Israel and the Palestinians are resuming security talks in an effort to reduce violence after 17 months of conflict. A new peace initiative by Saudi Arabia is gaining support in Israel.
Security talks between both sides are considered critical to reducing the relentless violence in Israel and the Palestinian territories.
The Palestinians recently suspended participation in such talks after the Israeli government said it would continue to keep Chairman Yasser Arafat confined to Ramallah.
Israeli officials decided to relax the siege on the Palestinian leader's headquarters, but he is still not allowed to travel outside the West Bank city.
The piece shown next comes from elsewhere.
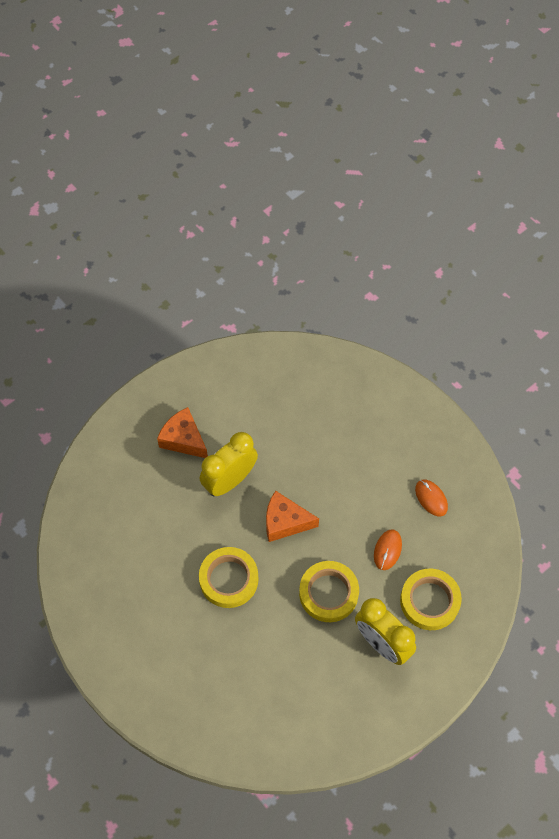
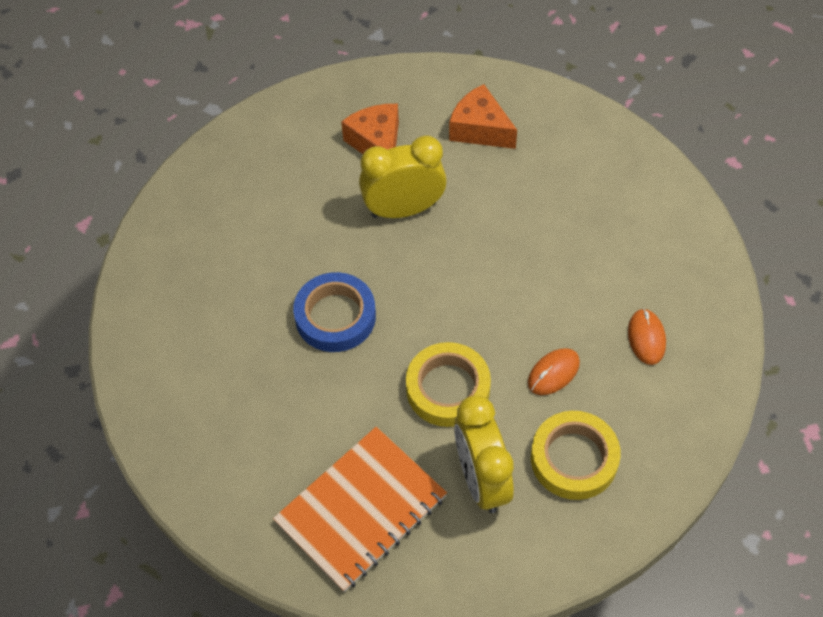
camera: 30 degrees right, 5 degrees down
yellow tape [199,547,258,608] -> blue tape [293,272,376,352]
orange cheese [266,491,319,542] -> orange cheese moved to [449,84,517,149]
none -> orange notebook [273,427,447,592]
Mr. Arafat agreed to resume security cooperation after a meeting with EU foreign policy chief Javier Solana. The European envoy says such cooperation is needed to bring down the bloodshed. "I think it is very important and will be a step to maintain and to support the cease-fire, which is a very delicate thing that has to be defended everyday to be maintained," Javier Solana said.
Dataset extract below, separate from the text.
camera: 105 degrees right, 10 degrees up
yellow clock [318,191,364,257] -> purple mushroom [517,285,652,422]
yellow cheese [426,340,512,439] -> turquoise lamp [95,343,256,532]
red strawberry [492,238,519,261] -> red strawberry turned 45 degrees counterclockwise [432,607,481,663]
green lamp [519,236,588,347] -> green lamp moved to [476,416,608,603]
Mr. Solana will cut short his visit to Israel and the Palestinian Territories to travel to Saudi Arabia for talks with Crown Prince Abdullah.
Israeli Defense Minister Binyamin Ben-Eliezer says a peace proposal suggested by the crown prince contains "new elements and should therefore be encouraged and must not be rejected."
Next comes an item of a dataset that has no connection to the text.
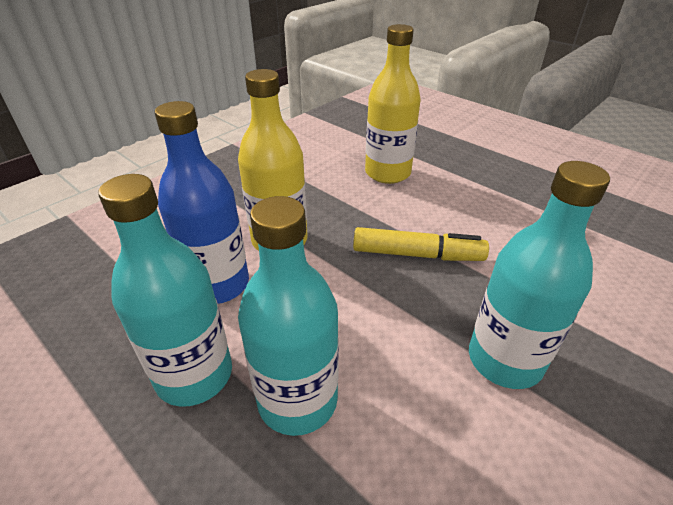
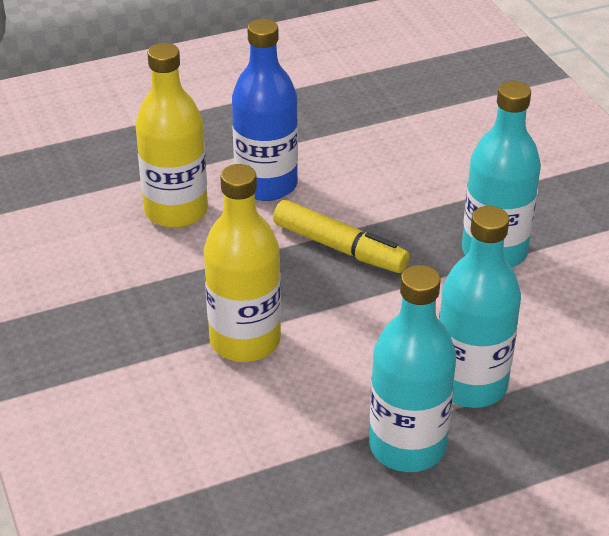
camera: 65 degrees left, 0 degrees up
blue bottle [155,101,249,304] -> blue bottle moved to [232,19,298,201]
yellow marker [353,227,489,261] -> yellow marker turned 90 degrees clockwise [273,200,410,273]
Crown Prince Abdullah has offered a plan that calls for Arab states to recognize Israel in return for a full Israeli withdrawal from all territory captured in the 1967 Middle East war.
Mr. Solana will be the first senior diplomat to discuss the proposal with the crown prince, face-to-face, since it was floated in a newspaper article earlier this month.
Mr. Arafat has welcomed the Saudi initiative, but Israeli Prime Minister Ariel Sharon has not commented publicly on the plan. Israeli newspaper editorials urged Mr. Sharon to consider the proposal to normalize relations with the Arab world and end the current conflict with the Palestinians.